I'm glad everyon's accepting the fact that Altezza's will not be made for the 200sx, because it is expensive, with no profit. But it's the same with custom lights. It's gonna cost, no matter who does it. We would have to do a forums Group buy. Not to mention all the parts searching that would have to be done for hard to find 200sx taillights all over the U.S. I wish it were that easy fellas, but it aint. That's just my 02 cents by the way!!


----------



## duben inc (Oct 31, 2002)

I agree, it may not be realistic from a manufacturers standpoint. However, if a member could work out the details and post a "how-to", w/ parts sources (brackets, lights) that would very doable. 
BTW, Im talking about the Skyline/ fiberglass idea


----------



## go4broke44 (Jan 14, 2003)

im workin on it guys, now if only i had a spare set of 200sx outter taillights to work with...


----------



## go4broke44 (Jan 14, 2003)

guess i would need the inner tails too, sorry i was thinkin about something else


----------



## 1CLNB14 (Apr 30, 2002)

duben inc said:


> *About the Skyline style tails....
> Could some of our fiberglass guru's make a paintable panel that bolts into the stock space, with 2 round LED taillights in each panel?
> THAT would be tight! *


"been there, done that" - ScorchN200SX


----------



## dsigns (May 23, 2003)

Let's leave the altezza's on the Lexus'...


----------



## sethwas (Apr 30, 2002)

http://www.sr20deforum.com/showthread.php?threadid=46768

Hmm,
Never knew there was any animosity between boards. 

Seth


----------



## LIUSPEED (May 29, 2002)

stupid kids.


----------



## samo (Apr 30, 2002)

This is over. 

SR20KidD: If you have an issue, you should have PMed me instead of starting something over on the SR forums. I realize that you're into clean looks and I have the utmost respect for that. You saw what my old car looked like - it would be hard to call that car rice, I would think. I even bought some parts from you for her - defective parts, yes, but that's beside the point. My issue with you is not that you like clean cars. I like clean cars. I hate altezzas. My issue with you is that you come into the cosmetic section knowing full well that you're not going to like many of the things you see here, and then rather than being kind about your opinion, you blast people with it. I have kindly warned you multiple times about your attitude, and rather than learn to accept other peoples' visions of their cars, you continue to have a demeaning and insulting, perhaps even threatening attitude toward members whose styling decisions you don't agree with.
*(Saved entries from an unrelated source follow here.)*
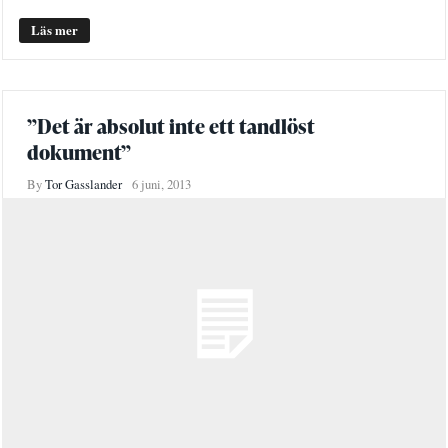
Läs mer
”Det är absolut inte ett tandlöst
dokument”
By
Tor Gasslander
6 juni, 2013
There's a saying - "Live and let live." I do not understand why you're so worried about what other members do to their cars. As long as you're happy with yours, then leave the rest of the world alone. There was a time when I too thought that I had to make everyone build their cars like me, but that time has passed. It's not worth the effort to hound everyone who puts a big wing or altezza taillights on their cars. Build your car for you, and don't worry about everyone else.

If you would like to discuss this further, I'd be happy to receive a PM, AIM, or e-mail from you. My e-mail is [email protected], and my AOL name is in my sig.

To the SR20 guys, because I'm sure you'll read this: Don't think that because I got on his case I'm a bad guy or a ricer. I was given this position of authority on this board because the admins know I'm a reasonably knowlegable person and they know that I try to be kind and fair. I have warned SR20KidD multiple times about his attitude, many more than I have warned people who have been banned. I wish for no fight between our respective boards. I realize that many of you are of a very different mentality than the members of this board, but that is no reason to be enemies. To you I also extend the invitation of an AIM chat - perhaps you'll discover that I really am a decent person, and not just some biased power-crazed moron who yells around.


----------



## Adam (Apr 30, 2002)

> I was given this position of authority on this board because the admins know I'm a reasonably knowlegable person and they know that I try to be kind and fair.


More like you were given the position because nobody else wanted to deal with the shit in here


----------